§ Page excerpt
● ● ●

Mobi shot of coffee and cake in Cafe Slavia, the famous old Prague cafe that’s still a lovely place to go
My act of rest-stopping was, then, to scarper to Prague for a long-ish weekend, joining Mrs Tosh who’d been there working for most of the week. Two notable* things emerged from this excursion.
First, the trouble with those damned guidebooks. I bought the Lonely Planet guide to Prague, appreciating the fact it had recently been republished. Terrible mistake. Should have stuck with stuffy old Berlitz or the out-of-date Rough Guide.
Take, for instance, the case of our hotel. Called the Cloister Inn, it was apparently the former home to the secret police back in the Communist days. It appears to have retained much of that period’s charm.
Our room sported true youth hostel elan - single beds like boards, carpet that would cut your feet (I exaggerate) and grains of glass on the bathroom floor that really did cut your feet (I don’t exaggerate). Lonely Planet describes it as:
"A comfortable place."
Maybe the author was resident here back in the day. Everything’s relative, I guess.
He was also frustratingly vague about restaurants. Having apparently glanced at the menu of the very good Klub Architecktu, noting its "apparently vegan" offerings, he dissed it for being part of "a slightly smug complex dedicated to modern architecture".
Slightly smug? What does a "slightly smug" building do to express its self-righteous complacency? Even if a modest little centre, with a very nice restaurant, could express its self-satisfaction, it would be bloody silly to do so in a city like Prague; a Romanesque and Baroque orgy of a place, where much of the most modern architecture is butt-ugly apartment blocks on the outskirts (now interspersed, unlike on our last visit in 1998, with KFCs), or the outstandingly grotesque Hilton.
Were I a complex dedicated to modern architecture, I’d be showing my carefully angled, concrete and suspended glass face with some caution, saying "sorry" quite a lot, and hanging back on the slight smugness until I’d notched up, ooh, say, a century or so of steady success.
Second (yes - this is only the second notable* point, sorry). A few years ago, Motorola took a bunch of tech hacks off to New York (the dot.com bubble was yet to pop). Up the Rockefeller tower, we were treated to a short film on the Future of Mobile Phones - none of which, funnily enough, involved slumping market share or near-universal derision for a pisspoor user interface.

● ● ●

§ To do
Copy out the Prague trip post word for word, from "Were I a complex" up to and including "of steady success.". The entries that come next are separate material, unrelated to the Prague trip post.

§ Extracted information
● ● ●

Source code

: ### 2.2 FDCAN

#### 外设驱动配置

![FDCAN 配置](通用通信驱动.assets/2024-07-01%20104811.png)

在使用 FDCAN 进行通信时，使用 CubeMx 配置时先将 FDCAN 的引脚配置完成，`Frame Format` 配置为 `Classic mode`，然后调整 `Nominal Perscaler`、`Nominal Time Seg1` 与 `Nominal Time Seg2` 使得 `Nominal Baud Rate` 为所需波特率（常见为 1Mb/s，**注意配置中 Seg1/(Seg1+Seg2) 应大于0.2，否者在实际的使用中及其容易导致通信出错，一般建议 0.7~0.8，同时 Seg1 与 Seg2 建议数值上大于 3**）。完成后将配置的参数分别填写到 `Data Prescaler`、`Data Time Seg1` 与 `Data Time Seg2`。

● ● ●

§ Task response
Were I a complex dedicated to modern architecture, I’d be showing my carefully angled, concrete and suspended glass face with some caution, saying "sorry" quite a lot, and hanging back on the slight smugness until I’d notched up, ooh, say, a century or so of steady success.